In math lecture a few weeks ago, I learned about how words could be converted into high-dimensional vectors to solve analogy questions. An analogy question is a question that asks you to find the relationship between words. For instance, the answer to the question: man is to woman, what king is to ____ is “queen” since you have to use the relationship in the first part of the question to fill in the blank. This seemed really interesting to me since relationships between words seem to be quite complex to encode. I was curious to see whether high dimensional vectors could truly capture the meaning of the word, and its relationship to another word.
The scheme described in class was to first convert each word into a high-dimensional vector. Then simply subtract the first vector from the second in the first-word pair, and add that to the first word in the second word-pair. The word whose vector was closest to the resultant answer would be the solution. For the example above, the solution would be the vector closest to king + woman — man which would hopefully be queen.

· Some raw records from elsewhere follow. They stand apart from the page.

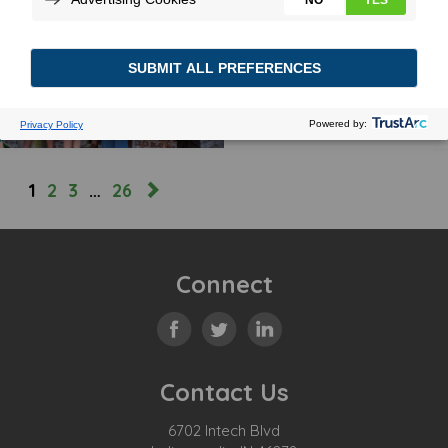
FIRST CLASS
September 12, 2024
MORE
1
2
3
…
26
Connect
Contact Us
6702 Intech Blvd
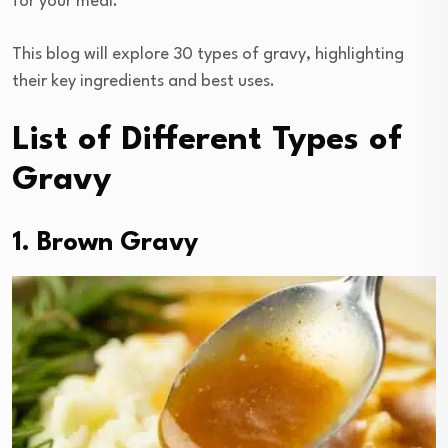
for your meal.
This blog will explore 30 types of gravy, highlighting
their key ingredients and best uses.
List of Different Types of
Gravy
1. Brown Gravy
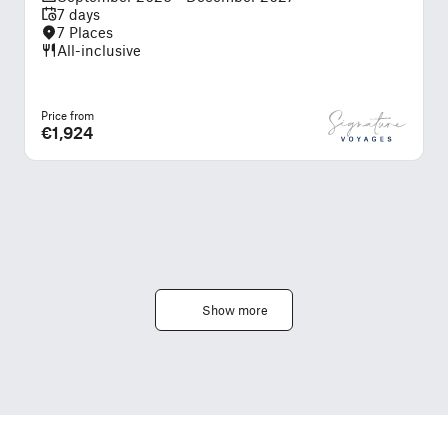
7 days
7 Places
All-inclusive
Price from
P
€1,924
Show more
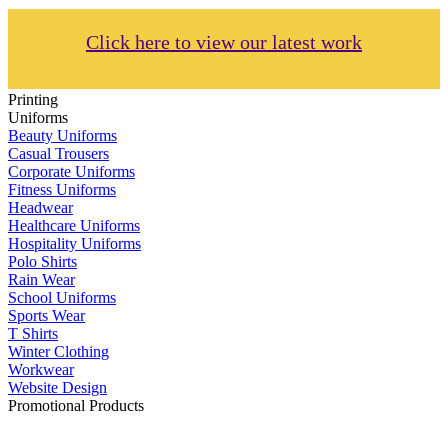
Click here to view our latest work
Printing
Uniforms
Beauty Uniforms
Casual Trousers
Corporate Uniforms
Fitness Uniforms
Headwear
Healthcare Uniforms
Hospitality Uniforms
Polo Shirts
Rain Wear
School Uniforms
Sports Wear
T Shirts
Winter Clothing
Workwear
Website Design
Promotional Products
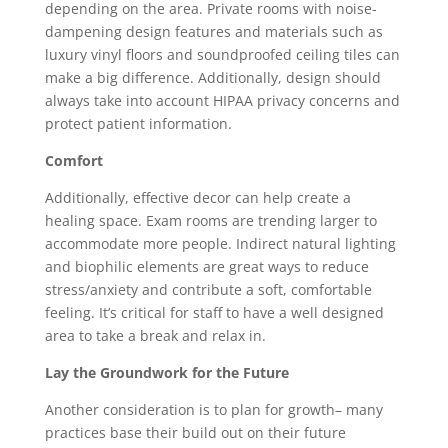
depending on the area. Private rooms with noise-
dampening design features and materials such as
luxury vinyl floors and soundproofed ceiling tiles can
make a big difference. Additionally, design should
always take into account HIPAA privacy concerns and
protect patient information.
Comfort
Additionally, effective decor can help create a
healing space. Exam rooms are trending larger to
accommodate more people. Indirect natural lighting
and biophilic elements are great ways to reduce
stress/anxiety and contribute a soft, comfortable
feeling. It’s critical for staff to have a well designed
area to take a break and relax in.
Lay the Groundwork for the Future
Another consideration is to plan for growth– many
practices base their build out on their future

The first step in solving this problem was finding a good dataset that would train the Word2Vec model (a model that converts words into high-dimensional vectors). I decided to use a compilation of all the hotel reviews in the OpinRank dataset. I found a concatenated list of all the hotel reviews in one file: https://github.com/kavgan/nlp-text-mining-working-examples/tree/master/word2vec the file is (reviews_data.txt.gz). There were a total of 255,403 reviews in the dataset.
I used Gensim, a python toolkit which helps with vector-space and topic modeling to create a model that solved analogies. I trained the Word2Vec model using Gensim’s implementation of Word2Vec. The model was trained by passing in a list of reviews. While, I don’t know the technicalities of the Word2Vec implementation, the axiom “the meaning of a word can be found from the company it keeps” can be used to understand at a high-level how Word2Vec is implemented. For each word, we examine its neighboring words and use that to infer its meaning. Each vector, corresponding to each word ends up being 150 dimensional in Gensim. I used the following link for to ensure I had the correct syntax: http://kavita-ganesan.com/gensim-word2vec-tutorial-starter-code/#.W7HQUhNKjBK
Once the model was trained, I implemented exactly the scheme proposed in lecture. I manually chose three words, the first two being the word pair, and converted each of them to vectors. I then applied the formula 4th word = 3rd word + (2nd word — 1st word), and found the word closest to the resultant vector. I referred to the Gensim documentation for syntax related questions. (https://radimrehurek.com/gensim/models/keyedvectors.html#gensim.models.keyedvectors.WordEmbeddingsKeyedVectors.wmdistance)
I found that the analogy solver was able to solve simple analogies comfortably but struggled with more complex ones. Here is a list of analogies tried, and the top words most likely to be the solution. The number corresponding to each word is the similarity between that word’s vector, and the vector of the solution computed by the formula in the hypothesis.
Note: I had to manually filter out some of the results that gave an answer that repeated a word in the question.
- Man is to Woman what King is to ___?
2. Boy is to Girl what Man is to ___?
2. Water is to ice what liquid is to ___?
3. Bad is to good what sad is to ___?
4. Doctor is to hospital what teacher is to ___?
5. USA is to pizza what Japan is to ___?
6. Human is to house what bird is to ___?
7. Grass is to Green what Sky is to ___?
It seems as though the scheme of converting words to high-dimensional vectors is correct, and gives reasonably good results. There is room for improvement, and perhaps that can be achieved with a bigger dataset. I’m going to try to experiment with different datasets and I’ll also try to use different implementations of Word2Vec.
I’m curious to see how this model would perform against old SAT multiple choice questions (the test formerly tested analogies). Since the questions are multiple choice, the model would only have to choose which of the 4 word’s vectors is closest to the predicted vector. I’m going to try seeing the accuracy of this model in comparison to humans taking the test!
I‘m very impressed on the whole with how accurate the model was, and that for the most part, the results made sense. This means that the conversion of a word into a 150-dimensional vector enables the meaning of the word to be encapsulated. It also means that the relationships between two words can also be represented as a 150-dimensional vector, and these two facts in combination led to the accuracy of the model.